*Page*:

They will ask you these questions:
- The service’s redirect URL - a redirect URL based on an actual URL rather than IP address and must use HTTPS.
- A descriptive name for the service.
- The organisation name, which must be an AAF subscriber, of the service.
- Indicate the service’s purpose - development/testing/production-ready.
- Your Keybase account id to share the credentials securely.
For 1. This is extremely important and based on two options in the openid-provider.properties
file:
siteUrl
preEstablishedRedirUri
We will use this example below (this is the correct syntax):
openid-provider.properties
siteUrl=https://xnat.example.com
preEstablishedRedirUri=/openid-login
In this case, the answer to 1 should be https://xnat.example.com/openid-login Submitting https://xnat.example.com will lead to a non functional AAF setup.
- Can be anything – preferably descriptive.
- Exactly what it says. Mostly the university name depending on organisation
- This is important as it will dictate the AAF Servers your service will authenticate against.
If it is a testing or development environment, you will use the following details:
openid.aaf.accessTokenUri=https://central.test.aaf.edu.au/providers/op/token
openid.aaf.userAuthUri=https://central.test.aaf.edu.au/providers/op/authorize
For production environments (notice no test in the URLs):
openid.aaf.accessTokenUri=https://central.aaf.edu.au/providers/op/token
openid.aaf.userAuthUri=https://central.aaf.edu.au/providers/op/authorize
For 5. Just go to https://keybase.io/ and create an account to provide to AAF support so you can receive the ClientId and ClientSecret securely.
Installing the AAF Plugin in a working XNAT environment
There have been long standing issues with the QCIF plugin that have been resolved by the AIS Deployment team – namely unable to access any projects – see image below.
This issue occurred regardless of project access permissions. You would receive this error message trying to access your own project!

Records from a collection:
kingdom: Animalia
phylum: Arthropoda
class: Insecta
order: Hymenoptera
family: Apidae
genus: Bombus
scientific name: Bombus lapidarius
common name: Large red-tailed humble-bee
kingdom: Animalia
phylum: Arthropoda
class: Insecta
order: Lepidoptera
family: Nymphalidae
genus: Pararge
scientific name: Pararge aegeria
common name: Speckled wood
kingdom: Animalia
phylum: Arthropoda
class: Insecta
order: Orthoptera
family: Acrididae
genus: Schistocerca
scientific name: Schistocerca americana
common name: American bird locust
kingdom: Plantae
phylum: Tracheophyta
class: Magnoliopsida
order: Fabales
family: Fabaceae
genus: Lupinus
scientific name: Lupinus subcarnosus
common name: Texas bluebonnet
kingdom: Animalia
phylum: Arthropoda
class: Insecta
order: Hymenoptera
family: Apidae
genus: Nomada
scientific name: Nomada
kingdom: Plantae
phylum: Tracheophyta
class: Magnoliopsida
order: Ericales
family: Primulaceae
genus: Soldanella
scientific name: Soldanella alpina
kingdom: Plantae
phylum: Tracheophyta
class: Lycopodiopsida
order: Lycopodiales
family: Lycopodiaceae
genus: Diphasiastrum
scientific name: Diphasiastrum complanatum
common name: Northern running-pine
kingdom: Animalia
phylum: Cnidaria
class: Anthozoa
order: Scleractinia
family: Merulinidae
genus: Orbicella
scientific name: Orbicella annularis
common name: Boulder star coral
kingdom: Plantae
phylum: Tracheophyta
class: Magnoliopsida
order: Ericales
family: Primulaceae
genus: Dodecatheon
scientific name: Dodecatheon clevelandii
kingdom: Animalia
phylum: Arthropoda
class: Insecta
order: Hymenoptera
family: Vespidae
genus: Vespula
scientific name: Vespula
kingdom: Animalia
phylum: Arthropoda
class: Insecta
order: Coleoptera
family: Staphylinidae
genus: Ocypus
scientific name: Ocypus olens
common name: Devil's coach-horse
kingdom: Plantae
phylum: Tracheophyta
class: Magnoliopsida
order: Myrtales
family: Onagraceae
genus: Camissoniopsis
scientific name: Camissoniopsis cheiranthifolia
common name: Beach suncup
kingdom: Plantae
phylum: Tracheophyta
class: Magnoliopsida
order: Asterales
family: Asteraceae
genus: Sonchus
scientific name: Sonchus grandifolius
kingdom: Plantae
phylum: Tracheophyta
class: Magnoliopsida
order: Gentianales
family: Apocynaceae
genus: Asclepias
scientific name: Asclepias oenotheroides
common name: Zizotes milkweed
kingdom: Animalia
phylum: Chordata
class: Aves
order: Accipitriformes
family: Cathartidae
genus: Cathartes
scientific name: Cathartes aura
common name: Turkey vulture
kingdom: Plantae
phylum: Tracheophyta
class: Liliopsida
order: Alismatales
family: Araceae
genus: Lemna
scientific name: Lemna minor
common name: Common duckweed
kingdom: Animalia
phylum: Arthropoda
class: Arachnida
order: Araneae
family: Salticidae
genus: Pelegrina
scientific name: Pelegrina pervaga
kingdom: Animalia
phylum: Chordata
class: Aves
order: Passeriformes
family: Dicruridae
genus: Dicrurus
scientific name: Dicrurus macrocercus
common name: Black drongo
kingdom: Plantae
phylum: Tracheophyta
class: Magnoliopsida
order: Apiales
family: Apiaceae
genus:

*Exercise requirements*:
1. Render the records as a JSON list of strings, one string per line and blank lines omitted, covering everything from the start of the records down to the line containing "genus: Vespula", that line included.
2. Carry the AAF setup guide on past its last sentence with the next part.
The AAF setup guide and the records are unrelated to each other.

*Solved problems*:
1.
[
  "kingdom: Animalia",
  "phylum: Arthropoda",
  "class: Insecta",
  "order: Hymenoptera",
  "family: Apidae",
  "genus: Bombus",
  "scientific name: Bombus lapidarius",
  "common name: Large red-tailed humble-bee",
  "kingdom: Animalia",
  "phylum: Arthropoda",
  "class: Insecta",
  "order: Lepidoptera",
  "family: Nymphalidae",
  "genus: Pararge",
  "scientific name: Pararge aegeria",
  "common name: Speckled wood",
  "kingdom: Animalia",
  "phylum: Arthropoda",
  "class: Insecta",
  "order: Orthoptera",
  "family: Acrididae",
  "genus: Schistocerca",
  "scientific name: Schistocerca americana",
  "common name: American bird locust",
  "kingdom: Plantae",
  "phylum: Tracheophyta",
  "class: Magnoliopsida",
  "order: Fabales",
  "family: Fabaceae",
  "genus: Lupinus",
  "scientific name: Lupinus subcarnosus",
  "common name: Texas bluebonnet",
  "kingdom: Animalia",
  "phylum: Arthropoda",
  "class: Insecta",
  "order: Hymenoptera",
  "family: Apidae",
  "genus: Nomada",
  "scientific name: Nomada",
  "kingdom: Plantae",
  "phylum: Tracheophyta",
  "class: Magnoliopsida",
  "order: Ericales",
  "family: Primulaceae",
  "genus: Soldanella",
  "scientific name: Soldanella alpina",
  "kingdom: Plantae",
  "phylum: Tracheophyta",
  "class: Lycopodiopsida",
  "order: Lycopodiales",
  "family: Lycopodiaceae",
  "genus: Diphasiastrum",
  "scientific name: Diphasiastrum complanatum",
  "common name: Northern running-pine",
  "kingdom: Animalia",
  "phylum: Cnidaria",
  "class: Anthozoa",
  "order: Scleractinia",
  "family: Merulinidae",
  "genus: Orbicella",
  "scientific name: Orbicella annularis",
  "common name: Boulder star coral",
  "kingdom: Plantae",
  "phylum: Tracheophyta",
  "class: Magnoliopsida",
  "order: Ericales",
  "family: Primulaceae",
  "genus: Dodecatheon",
  "scientific name: Dodecatheon clevelandii",
  "kingdom: Animalia",
  "phylum: Arthropoda",
  "class: Insecta",
  "order: Hymenoptera",
  "family: Vespidae",
  "genus: Vespula"
]

2.
AIS Deployment team created a forked version of the plugin which fixes this issue. You can view it here:
https://github.com/Australian-Imaging-Service/xnat-openid-auth-plugin
To deploy to XNAT, navigate to the XNAT home/ plugins folder on your XNAT Application Server – normally /data/xnat/home/plugins and then download. Assuming Linux:
wget https://github.com/Australian-Imaging-Service/xnat-openid-auth-plugin/releases/download/1.0.2/xnat-openid-auth-plugin-all-1.0.2.jar
Please note this was the latest version at the time of writing this document. Please check here to see if there have been updated versions:
https://github.com/Australian-Imaging-Service/xnat-openid-auth-plugin/releases
You now have xnat-openid-auth-plugin-all-1.0.2.jar
in /data/xnat/home/plugins.
You now need the configuration file which will be (assuming previous location for XNAT Home directory):
/data/xnat/home/config/auth/openid-provider.properties
You will need to create this file.
Review this sample file and tailor to your needs:
I will provide an example filled out properties file with some caveats below.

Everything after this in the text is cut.